The study by Parsonnet and colleagues used ELISA technology to confirm infection with CagA-positive H. pylori and showed that patients infected with CagA-positive H. pylori are at an increased risk for gastric cancer compared with those infected with CagA-negative H. pylori. The CagA-negative H. pylori infected patients also had an increased, although smaller, risk for gastric cancer. These findings support 2 previously published studies that showed an increase in the risk for gastric cancer in CagA-positive H. pylori infected patients (1, 2). It is important to note that the association between CagA-positivity and gastric cancer rarely reached statistical significance in the above studies. Further, some reports suggest that CagA-positive H. pylori is not associated with gastric cancer (2, 3). This lack of association was identified in Japanese and Chinese patients and raises the question of whether the link between CagA-positive H. pylori and gastric cancer may only be a marker in some populations.
Richard N. Fedorak, MD
University of AlbertaEdmonton, Alberta, Canada
Richard N. Fedorak, MD
University of Alberta
Edmonton, Alberta, Canada
1. Blaser MJ, Perez-Perez GI, Leanthous H, et al. Infection with Helicobacter pylori strains possessing CagA is associated with an increased risk of developing adenocarcinoma of the stomach.
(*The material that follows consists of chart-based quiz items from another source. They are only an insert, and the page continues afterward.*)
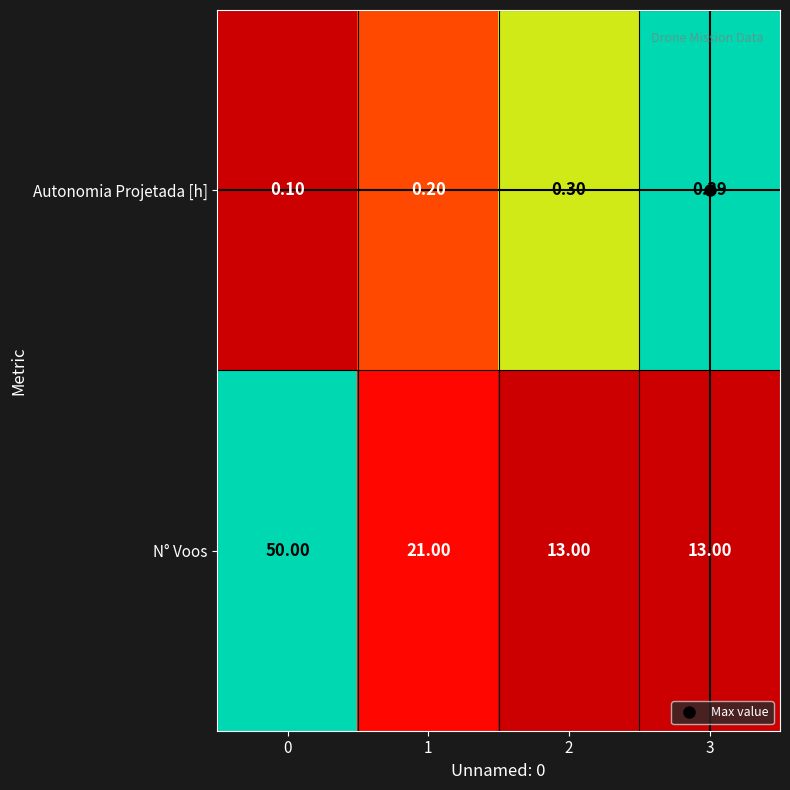

Rank the series at 0 from lowest to highest value.

Autonomia Projetada [h], N° Voos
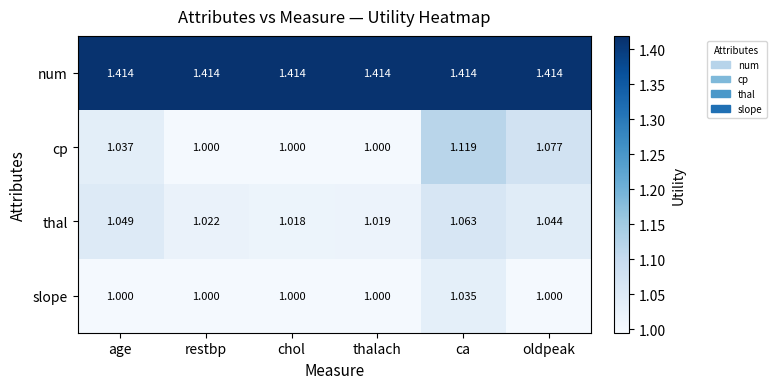

Rank the series by their maximum value, from highest to lowest.

num, cp, thal, slope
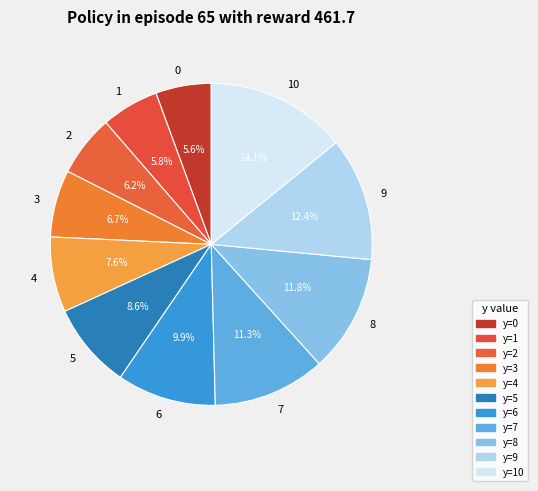

To the nearest percent, what portion does 3 represent?

7%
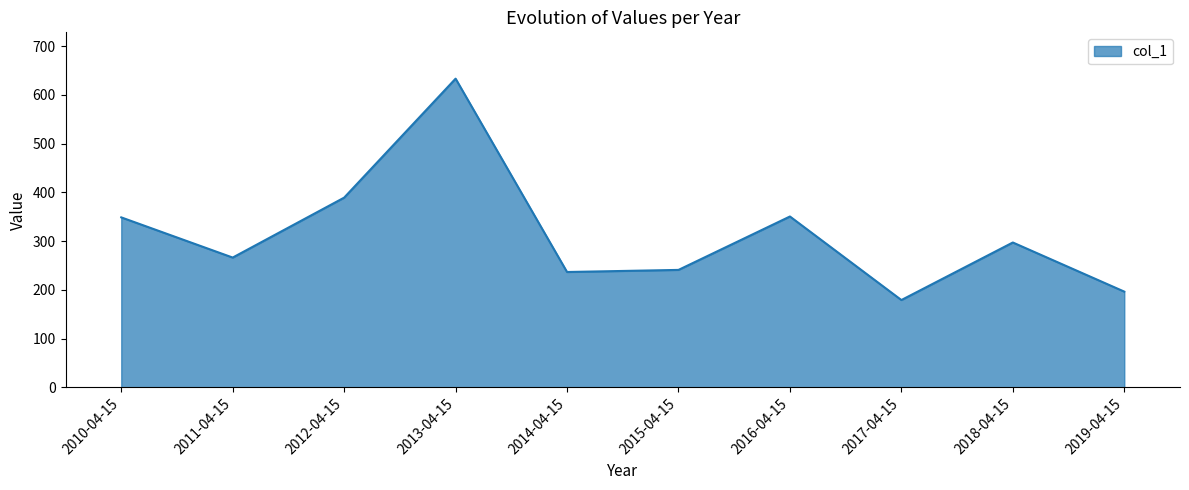

What is the greatest value displayed?

633.4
Cancer Res. 1995;55:2111-5.
2. Mitchell HM, Hazaell SL, Li YY, Hu PJ. Serological response to specific Helicobacter pylori antigens: antibody against CagA antigen is not predictive of gastric cancer in a developing country. Am J Gastroenterol. 1996;91:1785-8.
3. Maeda S, Ogura K, Kanai F, et al. High prevalence of CagA-positive Helicobacter pylori in Japanese patients irrelevant to the presence of peptic ulcer and gastric cancer. Gastroenterology. 1997;112(Suppl):A205.